Ну и пусть, пусть он умрёт, но последние деньги он потратит на театр, а не на еду! Он умрёт голодным, самым голодным в этом мире сытых бездушных людей, обречённых на ничто: у них нет нежности, сострадания, сомечтания. Куклы живее всех этих людей. Решено — два последних скиллинга — театру, а тело — смерти. Но тут у него началась горячка. Он вернулся на постоялый двор? в церковь? в ад? Шесть дней прошло с того момента, как он решил покончить с собой, и шесть дней спустя он оказался на том же месте, хотя каким-то ответвлением памяти понимал, что видел весь мир. Но как это произошло, он не помнил.

А может, вернулась сестра и подобрала его?

А в тот раз в театре давали водевиль «Пол и Вирджиния». Было 10 сентября, когда он посетил директора театра. Сегодня на афише водевиля проступала цифра 16.

Королевский театр 16 сентября 1819 года. Водевиль был именно о нём — судьба подсунула ему эту шутку. Он расплакался — обречённый погибнуть среди мира, где был Королевский театр. Видя его вопиющую бедность, Ганса Андерсена накормили яблоками... самой жизнью. Он был теперь обязан Королевскому театру — театру надежды и чуда.

И снова бесконечные хождения, полувежливые отказы, глаза, говорящие всё, и слова, почти всё утаивающие...

Как хорошо, что он умеет читать.
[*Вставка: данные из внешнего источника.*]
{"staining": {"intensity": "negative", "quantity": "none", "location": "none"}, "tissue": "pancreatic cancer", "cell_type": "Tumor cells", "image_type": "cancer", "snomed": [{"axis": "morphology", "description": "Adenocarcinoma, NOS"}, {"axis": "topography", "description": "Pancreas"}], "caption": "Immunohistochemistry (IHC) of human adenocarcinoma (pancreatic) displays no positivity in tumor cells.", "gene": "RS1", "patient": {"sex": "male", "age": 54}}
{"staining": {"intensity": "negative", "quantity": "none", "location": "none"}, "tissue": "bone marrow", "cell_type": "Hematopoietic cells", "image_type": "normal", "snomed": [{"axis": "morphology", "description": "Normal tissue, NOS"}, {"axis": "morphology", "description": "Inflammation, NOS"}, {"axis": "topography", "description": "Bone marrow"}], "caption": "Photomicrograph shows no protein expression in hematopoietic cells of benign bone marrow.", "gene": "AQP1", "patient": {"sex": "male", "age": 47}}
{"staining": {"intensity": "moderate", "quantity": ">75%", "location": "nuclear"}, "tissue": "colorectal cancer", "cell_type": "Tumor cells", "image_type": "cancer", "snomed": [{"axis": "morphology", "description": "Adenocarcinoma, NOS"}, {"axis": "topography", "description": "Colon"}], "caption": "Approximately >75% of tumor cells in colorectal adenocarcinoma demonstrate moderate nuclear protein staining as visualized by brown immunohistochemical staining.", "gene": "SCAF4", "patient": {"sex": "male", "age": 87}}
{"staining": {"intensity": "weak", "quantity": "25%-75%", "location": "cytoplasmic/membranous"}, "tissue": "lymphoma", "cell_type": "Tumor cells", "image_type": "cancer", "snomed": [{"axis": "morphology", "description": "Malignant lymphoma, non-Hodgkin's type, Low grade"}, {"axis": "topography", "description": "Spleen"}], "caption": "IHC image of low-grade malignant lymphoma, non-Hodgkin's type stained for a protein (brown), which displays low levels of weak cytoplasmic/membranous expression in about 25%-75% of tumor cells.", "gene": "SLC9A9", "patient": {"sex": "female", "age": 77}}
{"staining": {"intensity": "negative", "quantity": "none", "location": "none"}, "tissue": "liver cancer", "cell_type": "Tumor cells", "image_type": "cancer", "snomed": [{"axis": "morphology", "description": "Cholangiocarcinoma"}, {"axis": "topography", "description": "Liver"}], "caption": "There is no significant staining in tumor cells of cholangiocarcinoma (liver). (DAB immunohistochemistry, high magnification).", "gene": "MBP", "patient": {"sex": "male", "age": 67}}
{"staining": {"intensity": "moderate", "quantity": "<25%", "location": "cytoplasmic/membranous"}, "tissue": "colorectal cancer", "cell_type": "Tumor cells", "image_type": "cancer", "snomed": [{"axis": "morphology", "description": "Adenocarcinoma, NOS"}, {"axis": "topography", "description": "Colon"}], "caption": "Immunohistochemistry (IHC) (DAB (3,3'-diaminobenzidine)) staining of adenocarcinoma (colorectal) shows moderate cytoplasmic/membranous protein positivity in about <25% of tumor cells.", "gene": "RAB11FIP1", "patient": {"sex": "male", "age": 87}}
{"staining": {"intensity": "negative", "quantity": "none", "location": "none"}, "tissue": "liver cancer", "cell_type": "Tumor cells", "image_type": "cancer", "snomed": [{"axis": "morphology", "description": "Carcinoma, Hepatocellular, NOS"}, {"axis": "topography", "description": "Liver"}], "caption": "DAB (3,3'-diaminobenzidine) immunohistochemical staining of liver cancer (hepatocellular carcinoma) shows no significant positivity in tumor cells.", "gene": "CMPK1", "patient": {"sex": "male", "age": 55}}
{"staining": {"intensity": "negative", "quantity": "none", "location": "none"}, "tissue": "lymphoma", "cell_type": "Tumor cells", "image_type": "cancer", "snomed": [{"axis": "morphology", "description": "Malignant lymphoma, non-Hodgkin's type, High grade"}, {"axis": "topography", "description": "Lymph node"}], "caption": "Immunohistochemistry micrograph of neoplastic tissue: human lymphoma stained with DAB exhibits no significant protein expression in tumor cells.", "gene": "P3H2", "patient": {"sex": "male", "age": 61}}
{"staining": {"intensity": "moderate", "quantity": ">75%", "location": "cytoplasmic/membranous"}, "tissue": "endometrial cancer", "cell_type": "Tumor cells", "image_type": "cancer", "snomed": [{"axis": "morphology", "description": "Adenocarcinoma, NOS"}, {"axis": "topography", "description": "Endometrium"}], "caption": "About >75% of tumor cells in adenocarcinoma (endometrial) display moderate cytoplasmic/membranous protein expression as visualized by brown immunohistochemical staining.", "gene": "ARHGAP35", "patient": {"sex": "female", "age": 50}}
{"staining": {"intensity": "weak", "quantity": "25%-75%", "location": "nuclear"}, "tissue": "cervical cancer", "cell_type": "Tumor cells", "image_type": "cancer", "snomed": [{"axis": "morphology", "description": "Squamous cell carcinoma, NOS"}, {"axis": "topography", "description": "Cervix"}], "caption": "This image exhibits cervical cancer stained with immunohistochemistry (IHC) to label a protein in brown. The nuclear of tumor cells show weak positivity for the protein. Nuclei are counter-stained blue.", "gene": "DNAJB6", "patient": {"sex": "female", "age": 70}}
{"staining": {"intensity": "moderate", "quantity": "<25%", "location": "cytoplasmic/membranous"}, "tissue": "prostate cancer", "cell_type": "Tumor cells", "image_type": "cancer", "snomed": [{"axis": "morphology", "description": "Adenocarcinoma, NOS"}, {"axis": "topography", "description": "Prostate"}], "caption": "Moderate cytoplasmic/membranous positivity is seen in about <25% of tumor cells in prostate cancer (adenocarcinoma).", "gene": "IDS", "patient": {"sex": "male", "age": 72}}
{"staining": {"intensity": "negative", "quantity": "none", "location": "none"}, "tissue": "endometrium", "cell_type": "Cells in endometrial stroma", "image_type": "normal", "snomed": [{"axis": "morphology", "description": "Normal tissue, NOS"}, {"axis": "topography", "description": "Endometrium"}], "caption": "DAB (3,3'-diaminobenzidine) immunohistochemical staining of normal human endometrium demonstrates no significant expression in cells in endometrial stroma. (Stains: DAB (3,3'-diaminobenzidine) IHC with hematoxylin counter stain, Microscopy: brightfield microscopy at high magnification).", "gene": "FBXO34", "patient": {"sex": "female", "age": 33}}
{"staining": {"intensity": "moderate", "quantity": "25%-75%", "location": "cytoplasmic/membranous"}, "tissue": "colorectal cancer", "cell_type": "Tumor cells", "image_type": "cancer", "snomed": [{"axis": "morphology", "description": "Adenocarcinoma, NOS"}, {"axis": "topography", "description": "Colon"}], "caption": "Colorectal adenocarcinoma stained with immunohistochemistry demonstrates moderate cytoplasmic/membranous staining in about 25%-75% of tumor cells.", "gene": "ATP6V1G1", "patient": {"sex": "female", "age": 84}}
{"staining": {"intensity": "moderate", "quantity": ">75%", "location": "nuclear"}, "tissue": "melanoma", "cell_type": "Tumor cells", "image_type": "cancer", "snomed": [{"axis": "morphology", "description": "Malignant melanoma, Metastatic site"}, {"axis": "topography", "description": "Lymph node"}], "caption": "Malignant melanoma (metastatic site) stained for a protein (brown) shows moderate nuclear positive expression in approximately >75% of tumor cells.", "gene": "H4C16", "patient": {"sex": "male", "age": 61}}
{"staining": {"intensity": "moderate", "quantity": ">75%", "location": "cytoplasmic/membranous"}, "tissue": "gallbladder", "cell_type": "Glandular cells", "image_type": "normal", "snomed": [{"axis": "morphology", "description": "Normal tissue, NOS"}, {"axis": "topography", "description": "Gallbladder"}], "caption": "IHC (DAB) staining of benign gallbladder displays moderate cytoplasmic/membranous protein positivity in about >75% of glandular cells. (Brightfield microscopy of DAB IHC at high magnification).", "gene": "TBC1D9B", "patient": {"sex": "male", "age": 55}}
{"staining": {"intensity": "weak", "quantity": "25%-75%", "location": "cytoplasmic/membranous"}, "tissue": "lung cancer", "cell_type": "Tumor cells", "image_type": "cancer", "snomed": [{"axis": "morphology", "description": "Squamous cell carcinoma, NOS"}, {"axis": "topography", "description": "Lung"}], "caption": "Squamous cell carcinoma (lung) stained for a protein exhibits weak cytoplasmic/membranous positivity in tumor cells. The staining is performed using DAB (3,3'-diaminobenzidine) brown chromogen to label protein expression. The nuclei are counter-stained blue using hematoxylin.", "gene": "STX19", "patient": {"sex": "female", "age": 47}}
Неужели в газетах нет объявлений о работе, любой работе, лишь бы не возвращаться в Оденсе. Ах, этот Оденсе, он, казалось, ждал его возвращения, мечтал отомстить за предательство, за то, что он не хотел умереть, как отец, а решил жить иначе, чем его предки. Оденсе был полон ожидания, его гнилое дыхание достигало Андерсена в Копенгагене.

Столяру в Бергергаде нужен ученик, прочёл Андерсен в доброй газете.

Прочитанные буквы звенели, как монеты, которые он получит за работу. Ура!

Утром подросток Андерсен явился в мастерскую. Скабрёзный разговор подмастерьев встретил его. Он смутился. Это заметили.

   — Подразним новичка! — услышал он.

Его чистая душа не позволяла слушать ругань, скабрёзности, пошлость. Ему становилось физически больно от слов... От наглого смеха. Душа его сжималась... Столько надежд он связывал с новой работой, он ведь мог умереть от голода! И всё-таки, всё-таки, всё-таки!

Андерсен прошёл к хозяину и сказал:

   — Я не смогу у вас работать. Извините.

   — В чём дело? Я думал, что у нас всё слажено.

   — Всё так, но я не могу слушать пошлые шутки. Скабрёзные разговоры убивают меня.